Though popular in Europe, early Americans largely rejected Christmas trees, considering them a pagan ritual. That began to change as German and Irish immigrants flooded the country in the mid-1800s. The scales tipped permanently in 1848 when the popular Queen Victoria of England, and her German prince, Albert, were pictured with their children decorating a Christmas tree in Windsor Castle in an engraving published by the Illustrated London News.

By the end of the 19th century, Christmas trees became widely accepted throughout America, solidified by President Benjamin Harrison in 1889 at the White House and celebrated in 1931 when construction workers erected a tree in the center of the multi-block building project at the Rockefeller Center in New York City.

The Lesson of the Christmas tree

Sometime this month, in the solitude of your home, in the glow of a spruce, pine, or fir, I invite you to listen. When I listen, I hear about a flourishing life. 

The Christmas tree reminds me that a flourishing life is an interdependent one. Grown on farms in all 50 states, across Canada, and worldwide, Christmas trees require diligent care — planting, watering, fertilizing, shearing, weeding, and time (a tree takes eight to 15 years to mature). They meet needs of ours by providing oxygen, wildlife habitation, windbreak, and beauty. By this they remind us that in our agency and vulnerability, we belong to God, the world, and one another.
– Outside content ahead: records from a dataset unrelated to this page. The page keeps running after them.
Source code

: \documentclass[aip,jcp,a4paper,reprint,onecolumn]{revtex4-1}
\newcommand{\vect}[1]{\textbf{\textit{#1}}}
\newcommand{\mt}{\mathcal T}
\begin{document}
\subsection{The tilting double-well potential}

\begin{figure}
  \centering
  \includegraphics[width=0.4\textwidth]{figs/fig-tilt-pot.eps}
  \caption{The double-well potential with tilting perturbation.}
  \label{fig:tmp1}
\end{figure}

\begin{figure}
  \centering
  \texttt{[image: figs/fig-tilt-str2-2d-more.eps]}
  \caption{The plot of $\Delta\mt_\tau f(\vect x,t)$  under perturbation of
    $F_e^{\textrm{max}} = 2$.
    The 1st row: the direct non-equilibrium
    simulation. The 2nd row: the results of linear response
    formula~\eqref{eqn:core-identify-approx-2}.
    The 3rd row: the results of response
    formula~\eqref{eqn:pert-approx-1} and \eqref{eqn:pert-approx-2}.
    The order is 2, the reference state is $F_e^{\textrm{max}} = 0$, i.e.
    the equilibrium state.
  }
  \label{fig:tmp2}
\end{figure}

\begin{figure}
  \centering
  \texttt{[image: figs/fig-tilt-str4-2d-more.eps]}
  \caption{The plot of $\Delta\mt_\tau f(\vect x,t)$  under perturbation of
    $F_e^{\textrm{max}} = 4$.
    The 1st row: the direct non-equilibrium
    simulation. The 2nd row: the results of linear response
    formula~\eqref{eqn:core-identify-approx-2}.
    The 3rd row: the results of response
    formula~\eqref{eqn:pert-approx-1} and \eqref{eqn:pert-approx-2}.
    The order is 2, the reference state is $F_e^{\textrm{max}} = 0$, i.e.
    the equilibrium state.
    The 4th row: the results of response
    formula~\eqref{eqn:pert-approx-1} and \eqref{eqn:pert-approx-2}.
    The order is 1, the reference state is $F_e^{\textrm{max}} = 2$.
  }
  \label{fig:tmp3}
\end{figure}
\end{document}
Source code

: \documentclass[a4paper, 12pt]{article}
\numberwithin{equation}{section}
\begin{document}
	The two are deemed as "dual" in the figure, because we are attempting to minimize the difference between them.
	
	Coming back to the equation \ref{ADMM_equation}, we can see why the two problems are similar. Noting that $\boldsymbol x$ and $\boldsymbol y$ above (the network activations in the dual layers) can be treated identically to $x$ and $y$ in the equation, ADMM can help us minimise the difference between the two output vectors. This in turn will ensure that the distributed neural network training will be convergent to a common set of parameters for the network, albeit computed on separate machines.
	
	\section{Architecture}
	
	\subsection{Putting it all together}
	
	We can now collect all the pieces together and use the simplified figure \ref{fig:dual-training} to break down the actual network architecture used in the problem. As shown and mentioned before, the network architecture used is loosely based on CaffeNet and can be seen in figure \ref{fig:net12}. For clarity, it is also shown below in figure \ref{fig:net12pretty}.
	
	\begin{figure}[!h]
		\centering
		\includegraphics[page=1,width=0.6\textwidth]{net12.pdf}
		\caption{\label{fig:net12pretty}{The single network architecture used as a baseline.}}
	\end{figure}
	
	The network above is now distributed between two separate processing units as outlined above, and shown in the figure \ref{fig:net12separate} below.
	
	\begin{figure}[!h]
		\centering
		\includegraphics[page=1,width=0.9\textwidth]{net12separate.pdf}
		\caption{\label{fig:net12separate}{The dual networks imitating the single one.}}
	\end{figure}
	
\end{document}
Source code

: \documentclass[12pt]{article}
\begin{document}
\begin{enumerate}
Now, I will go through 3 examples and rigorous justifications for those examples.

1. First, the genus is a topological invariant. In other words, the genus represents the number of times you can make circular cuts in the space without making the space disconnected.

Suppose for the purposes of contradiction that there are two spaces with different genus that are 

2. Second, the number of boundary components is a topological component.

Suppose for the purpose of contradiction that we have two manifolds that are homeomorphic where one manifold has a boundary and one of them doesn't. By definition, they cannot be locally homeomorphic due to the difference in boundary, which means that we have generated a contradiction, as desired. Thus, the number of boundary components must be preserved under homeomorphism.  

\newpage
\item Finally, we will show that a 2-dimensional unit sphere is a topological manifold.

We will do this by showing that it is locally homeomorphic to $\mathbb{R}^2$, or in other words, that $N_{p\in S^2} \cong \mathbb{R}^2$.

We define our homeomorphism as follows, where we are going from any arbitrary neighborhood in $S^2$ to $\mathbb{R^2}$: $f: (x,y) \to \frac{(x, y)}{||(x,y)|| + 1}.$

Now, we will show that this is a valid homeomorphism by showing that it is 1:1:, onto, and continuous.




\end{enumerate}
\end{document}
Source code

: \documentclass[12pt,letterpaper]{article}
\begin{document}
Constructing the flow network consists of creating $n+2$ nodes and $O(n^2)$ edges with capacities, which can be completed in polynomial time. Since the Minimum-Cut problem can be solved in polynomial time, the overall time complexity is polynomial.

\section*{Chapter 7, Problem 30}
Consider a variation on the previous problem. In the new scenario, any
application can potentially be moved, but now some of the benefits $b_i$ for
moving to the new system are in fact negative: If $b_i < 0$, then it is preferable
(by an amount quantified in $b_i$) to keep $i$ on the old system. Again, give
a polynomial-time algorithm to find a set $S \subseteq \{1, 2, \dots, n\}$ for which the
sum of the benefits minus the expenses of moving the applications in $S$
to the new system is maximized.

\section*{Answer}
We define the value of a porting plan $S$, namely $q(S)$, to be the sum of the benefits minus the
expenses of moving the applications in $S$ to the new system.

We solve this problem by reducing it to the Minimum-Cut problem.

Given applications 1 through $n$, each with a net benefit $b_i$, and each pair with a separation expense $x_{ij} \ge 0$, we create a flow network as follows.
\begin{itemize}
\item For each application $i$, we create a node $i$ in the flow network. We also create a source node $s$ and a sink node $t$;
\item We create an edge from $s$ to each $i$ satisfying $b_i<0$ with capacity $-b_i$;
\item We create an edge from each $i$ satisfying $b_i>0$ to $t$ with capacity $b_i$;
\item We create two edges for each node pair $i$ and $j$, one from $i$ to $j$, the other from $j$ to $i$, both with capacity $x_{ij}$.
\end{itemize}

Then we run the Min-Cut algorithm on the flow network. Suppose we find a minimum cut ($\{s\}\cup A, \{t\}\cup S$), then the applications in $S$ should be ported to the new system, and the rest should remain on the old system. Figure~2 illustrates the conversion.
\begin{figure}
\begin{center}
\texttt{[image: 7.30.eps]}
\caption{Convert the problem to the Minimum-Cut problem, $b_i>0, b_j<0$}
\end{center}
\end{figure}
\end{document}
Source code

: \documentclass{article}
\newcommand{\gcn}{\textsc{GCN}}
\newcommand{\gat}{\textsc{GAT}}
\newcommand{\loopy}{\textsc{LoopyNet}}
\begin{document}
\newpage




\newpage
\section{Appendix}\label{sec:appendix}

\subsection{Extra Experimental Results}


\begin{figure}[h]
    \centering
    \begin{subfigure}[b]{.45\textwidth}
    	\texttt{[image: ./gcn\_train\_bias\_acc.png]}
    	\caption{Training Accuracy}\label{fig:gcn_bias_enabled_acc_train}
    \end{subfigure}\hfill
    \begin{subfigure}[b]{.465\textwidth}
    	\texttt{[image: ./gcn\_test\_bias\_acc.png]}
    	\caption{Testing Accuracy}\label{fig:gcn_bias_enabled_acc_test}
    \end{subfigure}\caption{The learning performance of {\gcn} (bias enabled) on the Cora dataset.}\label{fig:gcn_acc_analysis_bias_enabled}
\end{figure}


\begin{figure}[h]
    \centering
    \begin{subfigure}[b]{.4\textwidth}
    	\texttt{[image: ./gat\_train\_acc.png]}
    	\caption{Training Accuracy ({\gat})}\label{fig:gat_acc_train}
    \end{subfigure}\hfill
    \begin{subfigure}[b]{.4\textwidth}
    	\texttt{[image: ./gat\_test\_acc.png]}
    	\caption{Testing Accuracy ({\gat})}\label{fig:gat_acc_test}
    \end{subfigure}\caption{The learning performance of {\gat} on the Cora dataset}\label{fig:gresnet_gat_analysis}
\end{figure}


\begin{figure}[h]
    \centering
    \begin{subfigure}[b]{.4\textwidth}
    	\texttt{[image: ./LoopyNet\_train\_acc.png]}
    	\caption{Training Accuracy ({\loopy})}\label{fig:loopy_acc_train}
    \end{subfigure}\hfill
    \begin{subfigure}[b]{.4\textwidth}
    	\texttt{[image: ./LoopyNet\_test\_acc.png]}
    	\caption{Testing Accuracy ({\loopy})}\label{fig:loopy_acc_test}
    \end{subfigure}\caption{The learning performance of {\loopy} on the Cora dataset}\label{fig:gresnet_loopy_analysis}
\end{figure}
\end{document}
E.E. Cummings’ 1923 poem “Little Tree,” a poem in the collection Tulips & Chimneys, captures this symbiosis, particularly in the following lines.

Little tree
little silent Christmas tree
you are so little
you are more like a flower

who found you in the green forest
and were you very sorry to come away?

put up your little arms
and I’ll give them all to you to hold
every finger shall have its ring
and there won’t be a single place dark or unhappy

then when you’re quite dressed
you’ll stand in the window for everyone to see
and how they’ll stare!
oh but you’ll be very proud

and my little sister and I will take hands
and looking up at our beautiful tree
we’ll dance and sing
“Noel Noel”

The Christmas tree also reminds me that a flourishing life is rooted in love, for our neighbor and our God. Jeremiah, a prophet in the southern kingdom of Judah just before Jerusalem was destroyed, warned Israel of its idolatry and impending peril at the hand of Babylon (Jer 10:3–5). To make his point, he decried:

For the customs of the peoples are false:
a tree from the forest is cut down
and worked with an ax by the hands of an artisan;
they deck it with silver and gold;
they fasten it with hammers and nails
so that it cannot move.
Their idols are like scarecrows in a cucumber field,
and they cannot speak;
they have to be carried,
for they cannot walk.

With only a superficial glance at Jeremiah’s words, the Christmas tree might seem to deserve to be under indictment. It is not. What God detests are god substitutes, in all their forms. Rather than a condemnation, the Christmas tree, in its splendor, is an affirmation, pointing us to the light of the world and the light of life. For God himself is “like an evergreen cypress,” who bears good fruit (Hos 14:8). This Christmas, consider the evergreen and invite it to teach you.